Lo hice. Cerré los ojos y lancé mi cara directo a la jabalina, o directo a un sueño de mujer. Su lengua se movió lentamente. La mía, algo más rígida, más versada, más pecadora, más infiel, siguió ese dulce baile de astros que me proponía. Su manito, tocó mi pierna muy cerca del miembro y apretó con fuerza. Estábamos sentados, arrimados el uno con el otro. Mi mano se entretejió en su melena clara y suave mientras que la otra tallaba con los dedos esa cintura criminal. Entonces ocurrió que se despegó de mí. Me empujó con la mano hacia atrás y se paró. Tragó algo de saliva y me dijo:

—Sos todo lo que quiero, pero todavía no. Todavía no.

Luli apareció con la bolsa de caramelos: Ella la tomó de la mano, me dirigió una mirada taciturna y una sonrisa trágica y acto seguido dieron media vuelta y desaparecieron bajo el umbral. No sabía ni siquiera su nombre. Un sueño, eso fue.

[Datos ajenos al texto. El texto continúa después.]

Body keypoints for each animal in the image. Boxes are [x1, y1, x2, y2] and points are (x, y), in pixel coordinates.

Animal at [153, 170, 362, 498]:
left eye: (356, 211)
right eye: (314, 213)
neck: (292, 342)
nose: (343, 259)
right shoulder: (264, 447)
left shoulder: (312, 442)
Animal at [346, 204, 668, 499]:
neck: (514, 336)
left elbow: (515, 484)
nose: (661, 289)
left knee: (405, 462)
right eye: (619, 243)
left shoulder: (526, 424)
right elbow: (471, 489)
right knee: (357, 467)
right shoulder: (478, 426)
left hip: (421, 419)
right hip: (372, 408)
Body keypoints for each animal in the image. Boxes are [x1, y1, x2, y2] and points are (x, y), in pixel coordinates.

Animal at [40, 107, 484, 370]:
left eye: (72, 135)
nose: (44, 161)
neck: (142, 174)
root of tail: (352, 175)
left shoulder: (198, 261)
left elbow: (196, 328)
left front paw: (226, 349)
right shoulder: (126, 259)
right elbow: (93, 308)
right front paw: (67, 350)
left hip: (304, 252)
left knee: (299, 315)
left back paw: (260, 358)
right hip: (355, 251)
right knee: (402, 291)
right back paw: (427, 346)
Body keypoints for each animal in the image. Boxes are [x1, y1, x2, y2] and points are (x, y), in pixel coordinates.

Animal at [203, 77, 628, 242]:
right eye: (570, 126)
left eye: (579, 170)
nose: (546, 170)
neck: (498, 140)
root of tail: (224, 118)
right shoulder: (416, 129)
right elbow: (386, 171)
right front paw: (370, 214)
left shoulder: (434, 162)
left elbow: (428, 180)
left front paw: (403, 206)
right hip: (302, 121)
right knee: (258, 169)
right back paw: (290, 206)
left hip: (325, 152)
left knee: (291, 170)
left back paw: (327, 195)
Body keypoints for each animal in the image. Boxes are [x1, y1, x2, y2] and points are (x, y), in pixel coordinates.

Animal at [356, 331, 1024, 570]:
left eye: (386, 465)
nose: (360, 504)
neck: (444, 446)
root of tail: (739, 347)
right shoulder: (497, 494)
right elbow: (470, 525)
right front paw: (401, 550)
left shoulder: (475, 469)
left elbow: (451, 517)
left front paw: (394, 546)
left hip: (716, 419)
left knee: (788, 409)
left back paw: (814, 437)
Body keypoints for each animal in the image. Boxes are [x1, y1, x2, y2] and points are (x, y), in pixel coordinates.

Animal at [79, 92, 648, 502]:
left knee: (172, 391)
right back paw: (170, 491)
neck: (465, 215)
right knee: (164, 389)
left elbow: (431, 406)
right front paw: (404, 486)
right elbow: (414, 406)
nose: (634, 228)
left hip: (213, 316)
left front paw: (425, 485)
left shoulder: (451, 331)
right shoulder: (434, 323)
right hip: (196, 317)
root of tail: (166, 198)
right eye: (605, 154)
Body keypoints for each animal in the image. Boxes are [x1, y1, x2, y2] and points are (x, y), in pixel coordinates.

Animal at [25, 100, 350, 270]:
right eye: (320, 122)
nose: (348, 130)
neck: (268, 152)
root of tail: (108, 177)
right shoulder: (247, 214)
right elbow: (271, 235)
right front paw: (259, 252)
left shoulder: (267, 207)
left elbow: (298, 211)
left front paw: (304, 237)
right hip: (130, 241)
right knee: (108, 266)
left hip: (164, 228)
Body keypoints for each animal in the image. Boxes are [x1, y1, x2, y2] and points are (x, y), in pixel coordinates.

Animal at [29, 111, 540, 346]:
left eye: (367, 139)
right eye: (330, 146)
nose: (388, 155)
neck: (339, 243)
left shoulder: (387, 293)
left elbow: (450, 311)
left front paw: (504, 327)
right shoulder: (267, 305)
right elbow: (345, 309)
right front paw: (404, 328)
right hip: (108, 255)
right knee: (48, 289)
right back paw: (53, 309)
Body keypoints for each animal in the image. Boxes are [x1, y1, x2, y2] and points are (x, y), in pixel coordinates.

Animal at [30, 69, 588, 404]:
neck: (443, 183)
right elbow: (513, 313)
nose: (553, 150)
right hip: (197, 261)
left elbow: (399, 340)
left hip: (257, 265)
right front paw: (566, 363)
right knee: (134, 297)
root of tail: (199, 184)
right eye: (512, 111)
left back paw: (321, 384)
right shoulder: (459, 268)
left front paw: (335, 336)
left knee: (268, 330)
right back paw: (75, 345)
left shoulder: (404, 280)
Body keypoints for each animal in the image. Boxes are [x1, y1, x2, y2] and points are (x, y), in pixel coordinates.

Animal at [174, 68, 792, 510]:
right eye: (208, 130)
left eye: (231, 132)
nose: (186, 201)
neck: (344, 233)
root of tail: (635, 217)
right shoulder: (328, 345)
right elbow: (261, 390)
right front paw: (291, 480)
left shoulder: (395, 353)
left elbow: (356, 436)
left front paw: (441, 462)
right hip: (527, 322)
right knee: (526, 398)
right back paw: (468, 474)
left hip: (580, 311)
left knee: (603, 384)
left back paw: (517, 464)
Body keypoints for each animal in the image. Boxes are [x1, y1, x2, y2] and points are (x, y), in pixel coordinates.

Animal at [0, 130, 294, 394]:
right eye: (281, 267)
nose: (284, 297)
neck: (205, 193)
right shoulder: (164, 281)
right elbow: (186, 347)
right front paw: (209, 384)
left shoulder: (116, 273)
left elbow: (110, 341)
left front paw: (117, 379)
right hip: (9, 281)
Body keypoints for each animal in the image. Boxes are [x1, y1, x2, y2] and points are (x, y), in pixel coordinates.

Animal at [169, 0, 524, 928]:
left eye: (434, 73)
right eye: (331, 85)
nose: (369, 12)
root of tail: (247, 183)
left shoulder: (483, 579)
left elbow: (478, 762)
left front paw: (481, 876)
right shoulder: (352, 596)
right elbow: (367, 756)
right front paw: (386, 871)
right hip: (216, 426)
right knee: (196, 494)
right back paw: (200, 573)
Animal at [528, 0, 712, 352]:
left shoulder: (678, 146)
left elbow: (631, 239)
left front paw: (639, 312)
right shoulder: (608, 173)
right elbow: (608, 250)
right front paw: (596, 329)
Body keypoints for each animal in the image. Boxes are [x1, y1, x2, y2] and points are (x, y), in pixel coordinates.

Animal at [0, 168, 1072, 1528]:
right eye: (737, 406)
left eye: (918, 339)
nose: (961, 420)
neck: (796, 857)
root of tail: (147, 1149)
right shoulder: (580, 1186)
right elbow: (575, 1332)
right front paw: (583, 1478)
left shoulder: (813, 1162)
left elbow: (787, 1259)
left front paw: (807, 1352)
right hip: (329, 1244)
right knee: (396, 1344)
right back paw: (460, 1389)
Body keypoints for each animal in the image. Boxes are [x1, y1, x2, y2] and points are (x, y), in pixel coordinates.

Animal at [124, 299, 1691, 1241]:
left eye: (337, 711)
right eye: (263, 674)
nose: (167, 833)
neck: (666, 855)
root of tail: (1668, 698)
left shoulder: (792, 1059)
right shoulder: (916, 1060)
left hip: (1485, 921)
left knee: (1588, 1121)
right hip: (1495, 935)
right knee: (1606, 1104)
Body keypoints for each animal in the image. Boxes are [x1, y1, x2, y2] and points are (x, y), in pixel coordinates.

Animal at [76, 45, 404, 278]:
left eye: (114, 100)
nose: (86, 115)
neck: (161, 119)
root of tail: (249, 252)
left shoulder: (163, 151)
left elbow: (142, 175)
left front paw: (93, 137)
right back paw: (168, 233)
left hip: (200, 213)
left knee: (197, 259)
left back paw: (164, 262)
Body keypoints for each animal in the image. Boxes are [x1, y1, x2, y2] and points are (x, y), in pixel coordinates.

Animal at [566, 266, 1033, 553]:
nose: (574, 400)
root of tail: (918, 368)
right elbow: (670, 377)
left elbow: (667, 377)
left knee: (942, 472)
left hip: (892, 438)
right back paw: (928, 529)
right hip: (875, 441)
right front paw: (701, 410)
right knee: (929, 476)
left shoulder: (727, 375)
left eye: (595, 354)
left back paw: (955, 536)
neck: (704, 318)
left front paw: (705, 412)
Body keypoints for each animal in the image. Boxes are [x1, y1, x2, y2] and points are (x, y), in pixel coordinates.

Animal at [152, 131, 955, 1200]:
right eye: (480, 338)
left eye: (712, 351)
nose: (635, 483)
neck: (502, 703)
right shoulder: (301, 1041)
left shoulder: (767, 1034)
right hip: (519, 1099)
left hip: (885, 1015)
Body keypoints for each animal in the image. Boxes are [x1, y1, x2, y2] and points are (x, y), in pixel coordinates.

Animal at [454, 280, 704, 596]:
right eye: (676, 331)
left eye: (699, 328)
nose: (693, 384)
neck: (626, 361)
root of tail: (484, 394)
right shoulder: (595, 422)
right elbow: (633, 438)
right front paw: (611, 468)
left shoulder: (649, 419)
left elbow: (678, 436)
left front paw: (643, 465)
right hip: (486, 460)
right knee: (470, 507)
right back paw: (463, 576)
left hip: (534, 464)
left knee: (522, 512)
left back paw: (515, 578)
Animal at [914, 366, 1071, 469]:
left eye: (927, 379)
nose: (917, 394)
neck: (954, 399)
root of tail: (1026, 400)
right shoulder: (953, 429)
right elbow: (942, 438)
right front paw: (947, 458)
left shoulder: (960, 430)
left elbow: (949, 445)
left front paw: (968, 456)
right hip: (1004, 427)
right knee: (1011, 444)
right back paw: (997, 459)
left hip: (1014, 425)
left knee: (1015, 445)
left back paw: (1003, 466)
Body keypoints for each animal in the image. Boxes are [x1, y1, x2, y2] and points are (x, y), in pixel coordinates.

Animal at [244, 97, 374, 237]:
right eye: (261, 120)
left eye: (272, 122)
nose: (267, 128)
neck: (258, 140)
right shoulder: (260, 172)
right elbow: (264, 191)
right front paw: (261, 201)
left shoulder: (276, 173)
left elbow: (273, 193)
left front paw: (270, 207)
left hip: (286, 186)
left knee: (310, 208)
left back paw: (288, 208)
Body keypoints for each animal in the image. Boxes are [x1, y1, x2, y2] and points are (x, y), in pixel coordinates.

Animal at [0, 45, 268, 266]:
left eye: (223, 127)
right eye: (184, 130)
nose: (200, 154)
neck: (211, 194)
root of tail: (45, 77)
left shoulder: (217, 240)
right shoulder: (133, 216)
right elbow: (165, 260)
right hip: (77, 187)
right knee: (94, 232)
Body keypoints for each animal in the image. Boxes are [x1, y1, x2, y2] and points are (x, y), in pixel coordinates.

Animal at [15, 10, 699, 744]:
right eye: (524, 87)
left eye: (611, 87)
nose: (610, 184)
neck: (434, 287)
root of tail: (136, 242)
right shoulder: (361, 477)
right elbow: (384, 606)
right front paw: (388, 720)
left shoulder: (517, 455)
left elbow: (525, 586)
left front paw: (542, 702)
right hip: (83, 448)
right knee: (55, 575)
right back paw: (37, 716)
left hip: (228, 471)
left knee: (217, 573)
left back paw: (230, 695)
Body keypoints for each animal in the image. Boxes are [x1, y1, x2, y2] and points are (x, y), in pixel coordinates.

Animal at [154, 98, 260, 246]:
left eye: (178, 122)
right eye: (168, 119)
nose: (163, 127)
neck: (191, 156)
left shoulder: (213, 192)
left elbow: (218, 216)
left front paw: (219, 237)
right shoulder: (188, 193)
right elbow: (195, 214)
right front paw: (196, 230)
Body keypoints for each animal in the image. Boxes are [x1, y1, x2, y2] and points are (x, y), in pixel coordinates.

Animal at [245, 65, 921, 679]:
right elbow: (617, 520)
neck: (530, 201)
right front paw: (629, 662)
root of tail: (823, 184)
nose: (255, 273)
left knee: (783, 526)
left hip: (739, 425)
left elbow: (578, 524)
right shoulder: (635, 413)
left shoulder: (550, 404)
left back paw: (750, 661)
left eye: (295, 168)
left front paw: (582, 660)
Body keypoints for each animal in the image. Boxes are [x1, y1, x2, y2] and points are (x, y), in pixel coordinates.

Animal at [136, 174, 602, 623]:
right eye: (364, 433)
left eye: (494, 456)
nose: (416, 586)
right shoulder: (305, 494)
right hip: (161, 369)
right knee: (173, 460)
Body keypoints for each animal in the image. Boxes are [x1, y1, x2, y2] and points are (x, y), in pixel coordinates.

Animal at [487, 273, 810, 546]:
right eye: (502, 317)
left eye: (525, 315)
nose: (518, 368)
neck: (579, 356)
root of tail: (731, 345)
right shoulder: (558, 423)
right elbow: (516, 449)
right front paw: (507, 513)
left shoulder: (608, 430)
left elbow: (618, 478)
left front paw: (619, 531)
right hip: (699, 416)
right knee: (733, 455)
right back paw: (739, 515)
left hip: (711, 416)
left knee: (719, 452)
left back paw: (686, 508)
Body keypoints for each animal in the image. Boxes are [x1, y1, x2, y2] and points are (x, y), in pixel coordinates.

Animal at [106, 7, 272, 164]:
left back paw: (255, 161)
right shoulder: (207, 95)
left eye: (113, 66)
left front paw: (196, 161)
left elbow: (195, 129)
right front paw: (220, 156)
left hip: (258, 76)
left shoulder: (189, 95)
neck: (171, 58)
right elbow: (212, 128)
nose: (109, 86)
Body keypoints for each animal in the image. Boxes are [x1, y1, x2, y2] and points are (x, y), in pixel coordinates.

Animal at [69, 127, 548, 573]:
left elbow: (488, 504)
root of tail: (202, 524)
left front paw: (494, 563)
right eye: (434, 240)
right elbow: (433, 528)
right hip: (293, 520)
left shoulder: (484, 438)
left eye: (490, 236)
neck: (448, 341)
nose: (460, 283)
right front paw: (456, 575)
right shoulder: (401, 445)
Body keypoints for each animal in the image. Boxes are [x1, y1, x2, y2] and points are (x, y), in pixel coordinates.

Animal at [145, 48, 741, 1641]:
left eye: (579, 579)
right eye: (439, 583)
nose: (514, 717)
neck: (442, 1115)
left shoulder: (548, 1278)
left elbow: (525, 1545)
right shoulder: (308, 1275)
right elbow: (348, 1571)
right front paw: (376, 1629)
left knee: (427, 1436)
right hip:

Me quedé con su cerveza y con la mía. Todavía tenía un corazón vivo. Un corazón resiliente. Y esa bombilla-músculo había sentido algo. Todavía tenía un corazón y algo de tiempo. Todavía podía esperarla. Así que la esperé. Largas tardes y largas noches quedé estancado en la plaza y el bar irlandés esperando verla.

«Si me ama, nunca regresará», recuerdo que pensé una vez mientras la añoraba. Jamás regresó.